The list below comes from Dr Matthew Walker's book, Why We Sleep. Dr Walker is a professor of neuroscience and expert in sleep. His book is a little heavy on the science, but is fascinating nonetheless, you can purchase it here. For an audio deep dive on the subject, Dr Peter Attia's podcast, The Drive, has a 3-part interview with Dr Walker. Dr Walker also has videos on YouTube and TED talks.
Keep a regular schedule — our bodies like regularity. Try to go to bed and wake up at the same times. With a regular schedule, your body will know when to release calming hormones before bed, and stimulating hormones to wake up.
Keep alcohol and caffeine moderate — both will interfere with sleep. Try to avoid caffeine within 8-9 hours of your bedtime. Never go to bed drunk, it impacts your REM sleep.
Eat and drink appropriately — a regular to smallish-sized meal about 2-3 hours before bed, one that is balanced in nutrients, can help facilitate sleep. Try not to drink too much liquid in the hours before bed, which will help you avoid waking up for bathroom breaks.
Do a brain dump — take a few minutes to write out a list of whatever is bugging you. Whatever is in your brain, get it out and on to paper.

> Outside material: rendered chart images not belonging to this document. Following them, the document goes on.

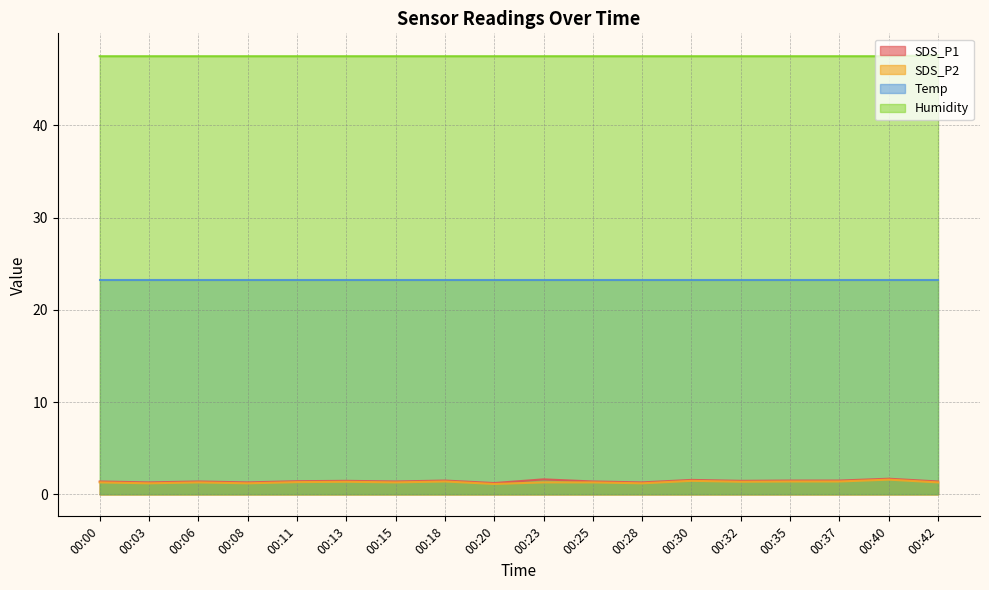

What is the difference between the second highest and second lowest values in the SDS_P1 series?

0.3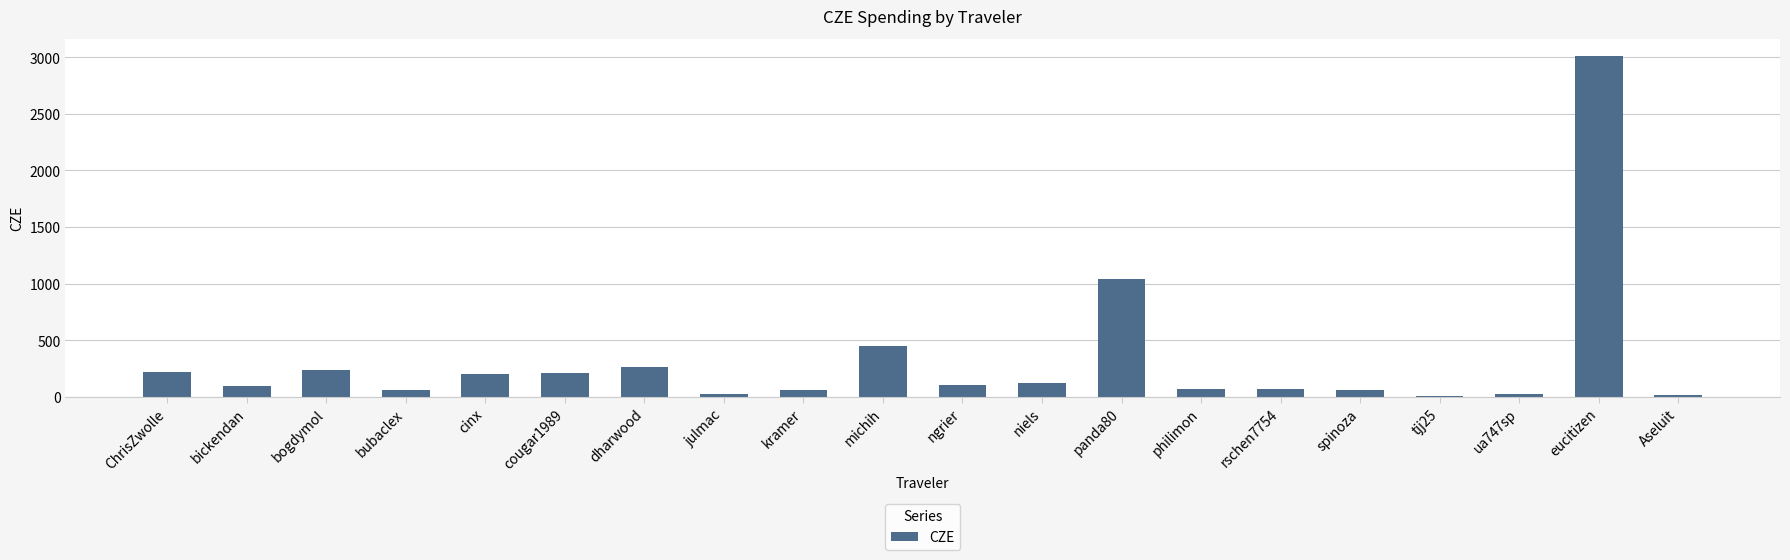

Which has a higher value, dharwood or kramer?

dharwood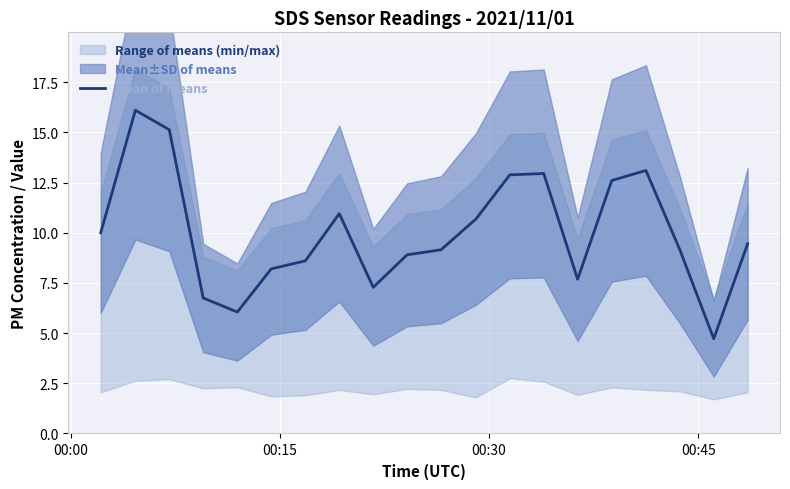

What is the lowest value of the Mean of means series?

4.7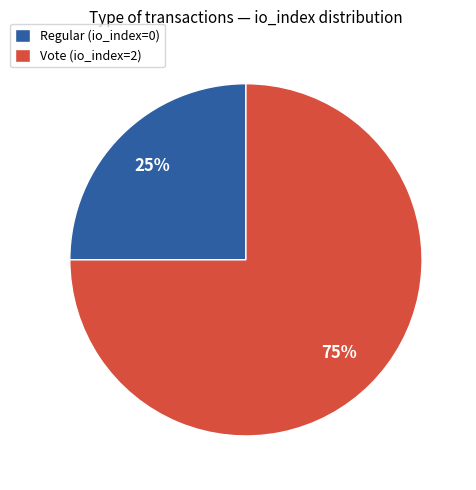

Count the number of slices in the pie.

2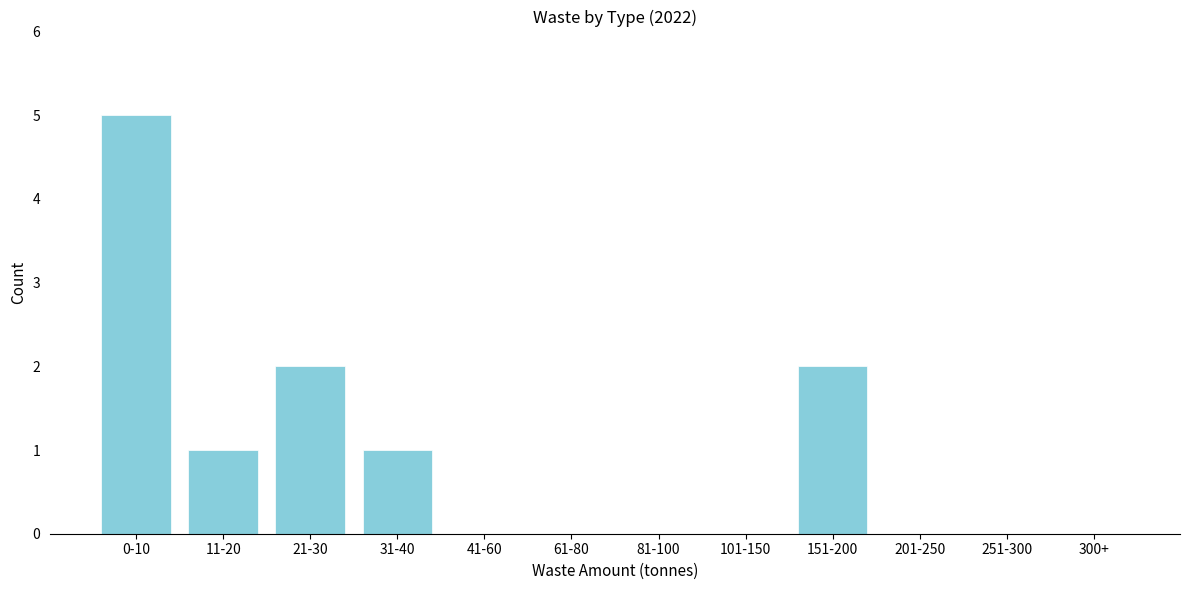

Reading left to right, extract all data points from this chart.

0-10=5	11-20=1	21-30=2	31-40=1	41-60=0	61-80=0	81-100=0	101-150=0	151-200=2	201-250=0	251-300=0	300+=0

Turn off electronics — digital devices stimulate our brain. We recommend unplugging from all screens at least 30 minutes before bed. This includes television, computers, and smartphones. The screens release a blue light that prevents our brain from preparing for sleep.
Stretch / read / de-stress before bed — maybe some yoga poses, reading, or meditation.
Go to bed before midnight — this is better aligned with natural light cycles.
Sleep at least seven hours — work backwards here. If you need to wake up at 6 AM, 11 PM will be the latest you want to hit the pillow.
Exercise regularly — physical movement (especially outdoors) can promote restful sleep at night.
Take a bath or shower — a warm bath with epsom salts or even a cool shower (depending on personal preference) can promote restful sleep.
Keep the room dark — this means curtains, shades, and / or a sleep mask.
Have a stress-free / clutter-free bedroom — get rid of stacks of mail, boxes, clothes strewn about, etc.
Keep it cool — anywhere from 15-20 degrees appears to work best at night.
Use white noise — turn on a fan, humidifier or HEPA filter.
Get outside in the sunlight and fresh air during the day.